(Beginning of SOURCE RECORDS)
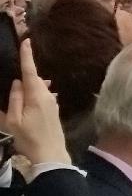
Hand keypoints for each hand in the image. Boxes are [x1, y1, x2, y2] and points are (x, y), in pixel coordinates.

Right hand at [1, 40, 68, 167]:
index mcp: (36, 94)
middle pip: (34, 80)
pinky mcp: (54, 109)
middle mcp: (47, 94)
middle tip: (14, 78)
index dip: (27, 56)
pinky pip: (42, 97)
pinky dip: (34, 96)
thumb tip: (17, 82)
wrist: (50, 154)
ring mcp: (53, 101)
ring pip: (38, 89)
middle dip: (25, 77)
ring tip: (18, 97)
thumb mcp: (14, 121)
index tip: (26, 41)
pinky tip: (28, 107)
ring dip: (29, 89)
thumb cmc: (29, 138)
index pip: (30, 71)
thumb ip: (14, 99)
(End of SOURCE RECORDS)
» EXERCISE OBJECTIVE:
Leave out the pictures and retype every line above exactly.

» YOUR RESPONSE:
Hand keypoints for each hand in the image. Boxes are [x1, y1, x2, y2] and points are (x, y), in pixel coordinates.

Right hand at [1, 40, 68, 167]:
index mcp: (36, 94)
middle pip: (34, 80)
pinky mcp: (54, 109)
middle mcp: (47, 94)
middle tip: (14, 78)
index dip: (27, 56)
pinky pip: (42, 97)
pinky dip: (34, 96)
thumb tip: (17, 82)
wrist: (50, 154)
ring mcp: (53, 101)
ring pip: (38, 89)
middle dip: (25, 77)
ring tip: (18, 97)
thumb mcp: (14, 121)
index tip: (26, 41)
pinky tip: (28, 107)
ring dip: (29, 89)
thumb cmc: (29, 138)
index pip: (30, 71)
thumb ip: (14, 99)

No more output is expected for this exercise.